**WORK TO COMPLETE:** Retype the records below from their first line through the line holding "Sustainability of Youth Service Provision", including both ends and no pictures.

Records drawn from a dataset:
================

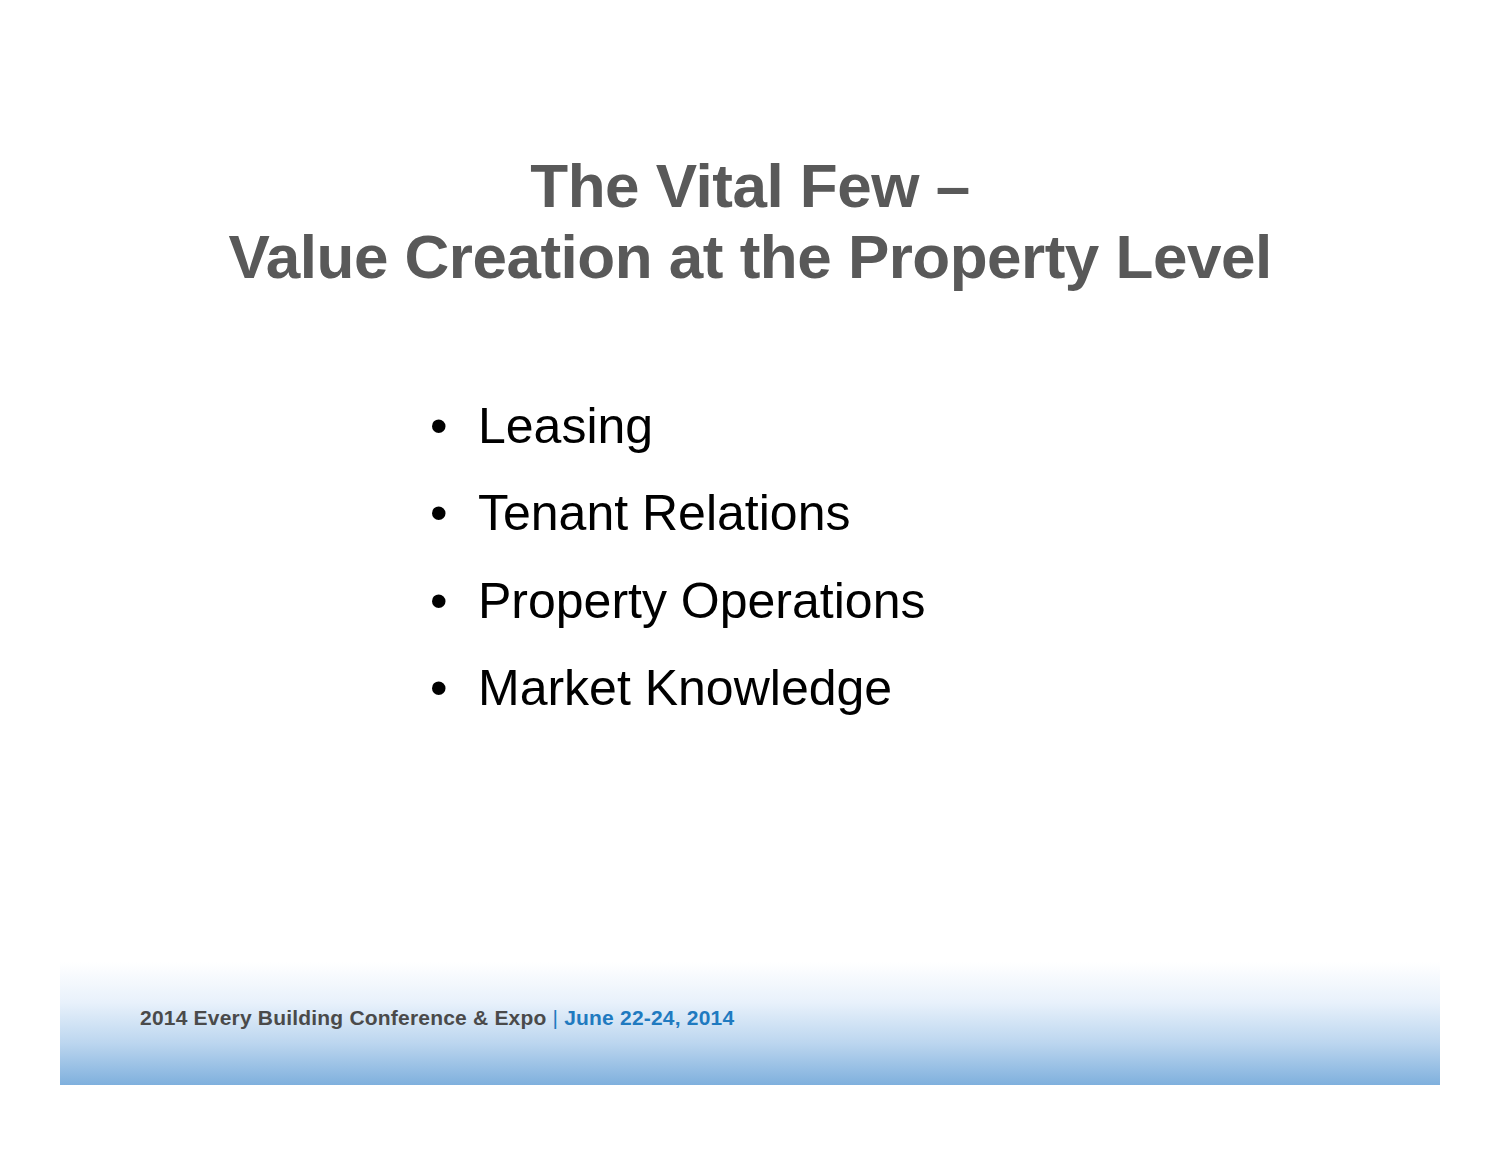The Vital Few –
Value Creation at the Property Level
Leasing
Tenant Relations
Property Operations
Market Knowledge
2014 Every Building Conference & Expo|June 22-24, 2014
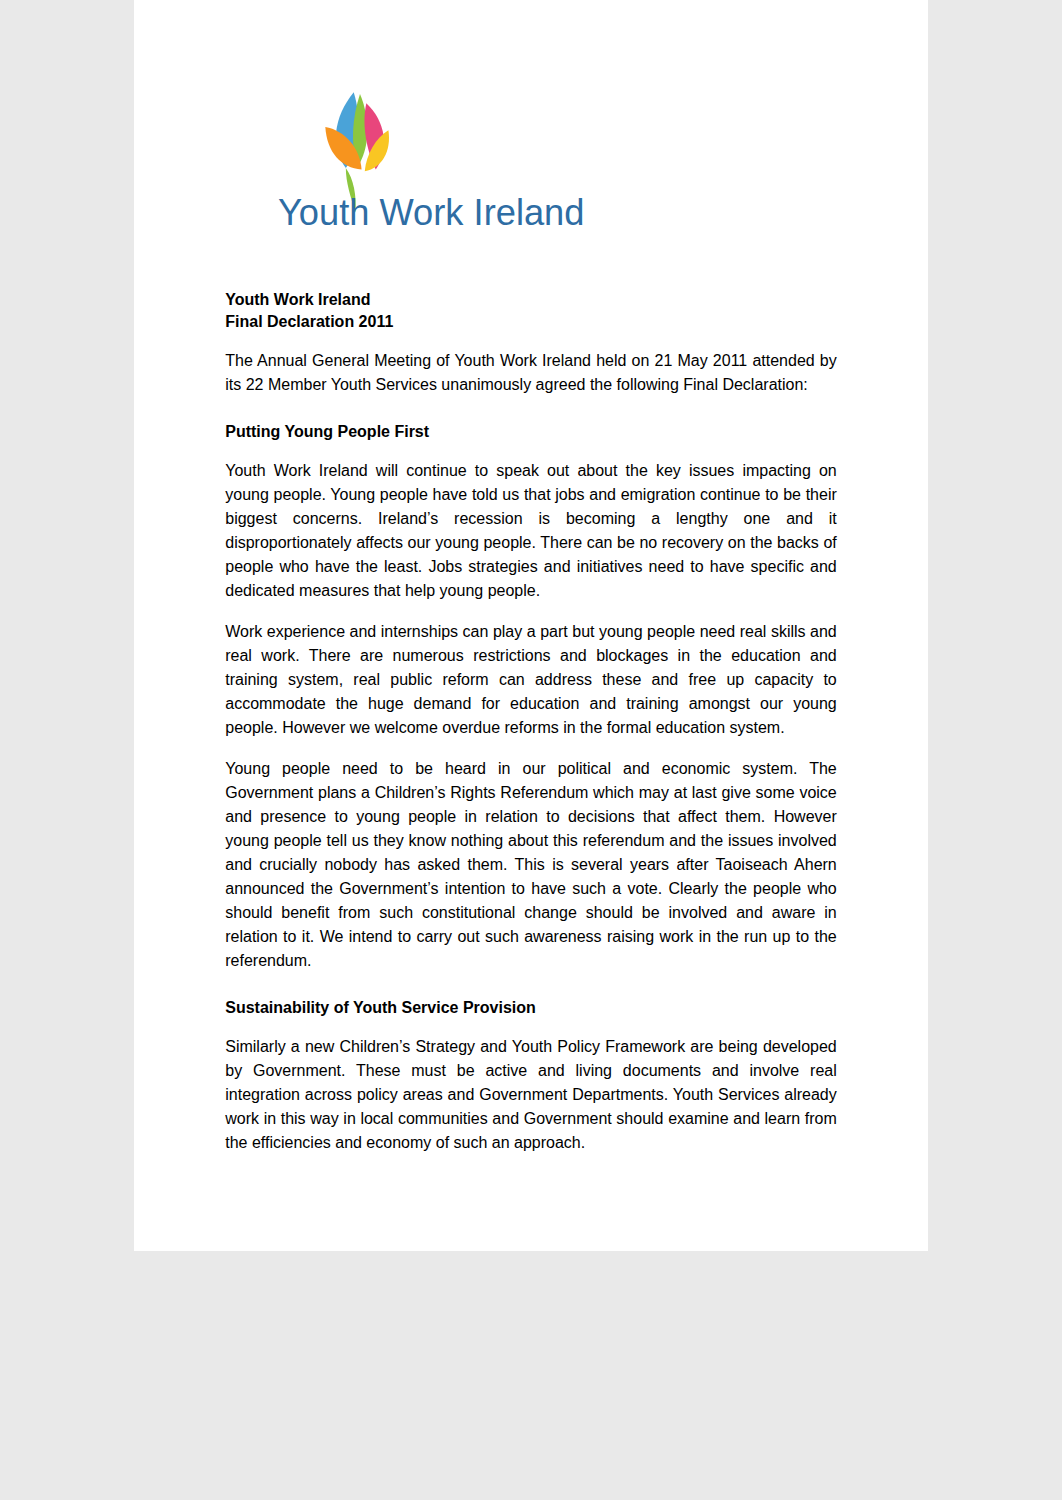Youth Work Ireland
Youth Work Ireland
Final Declaration 2011
The Annual General Meeting of Youth Work Ireland held on 21 May 2011 attended by its 22 Member Youth Services unanimously agreed the following Final Declaration:
Putting Young People First
Youth Work Ireland will continue to speak out about the key issues impacting on young people. Young people have told us that jobs and emigration continue to be their biggest concerns. Ireland’s recession is becoming a lengthy one and it disproportionately affects our young people. There can be no recovery on the backs of people who have the least. Jobs strategies and initiatives need to have specific and dedicated measures that help young people.
Work experience and internships can play a part but young people need real skills and real work. There are numerous restrictions and blockages in the education and training system, real public reform can address these and free up capacity to accommodate the huge demand for education and training amongst our young people. However we welcome overdue reforms in the formal education system.
Young people need to be heard in our political and economic system. The Government plans a Children’s Rights Referendum which may at last give some voice and presence to young people in relation to decisions that affect them. However young people tell us they know nothing about this referendum and the issues involved and crucially nobody has asked them. This is several years after Taoiseach Ahern announced the Government’s intention to have such a vote. Clearly the people who should benefit from such constitutional change should be involved and aware in relation to it. We intend to carry out such awareness raising work in the run up to the referendum.
Sustainability of Youth Service Provision
Similarly a new Children’s Strategy and Youth Policy Framework are being developed by Government. These must be active and living documents and involve real integration across policy areas and Government Departments. Youth Services already work in this way in local communities and Government should examine and learn from the efficiencies and economy of such an approach.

================

**RESULT FOR THIS TASK:**
The Vital Few –
Value Creation at the Property Level
Leasing
Tenant Relations
Property Operations
Market Knowledge
2014 Every Building Conference & Expo|June 22-24, 2014
Youth Work Ireland
Youth Work Ireland
Final Declaration 2011
The Annual General Meeting of Youth Work Ireland held on 21 May 2011 attended by its 22 Member Youth Services unanimously agreed the following Final Declaration:
Putting Young People First
Youth Work Ireland will continue to speak out about the key issues impacting on young people. Young people have told us that jobs and emigration continue to be their biggest concerns. Ireland’s recession is becoming a lengthy one and it disproportionately affects our young people. There can be no recovery on the backs of people who have the least. Jobs strategies and initiatives need to have specific and dedicated measures that help young people.
Work experience and internships can play a part but young people need real skills and real work. There are numerous restrictions and blockages in the education and training system, real public reform can address these and free up capacity to accommodate the huge demand for education and training amongst our young people. However we welcome overdue reforms in the formal education system.
Young people need to be heard in our political and economic system. The Government plans a Children’s Rights Referendum which may at last give some voice and presence to young people in relation to decisions that affect them. However young people tell us they know nothing about this referendum and the issues involved and crucially nobody has asked them. This is several years after Taoiseach Ahern announced the Government’s intention to have such a vote. Clearly the people who should benefit from such constitutional change should be involved and aware in relation to it. We intend to carry out such awareness raising work in the run up to the referendum.
Sustainability of Youth Service Provision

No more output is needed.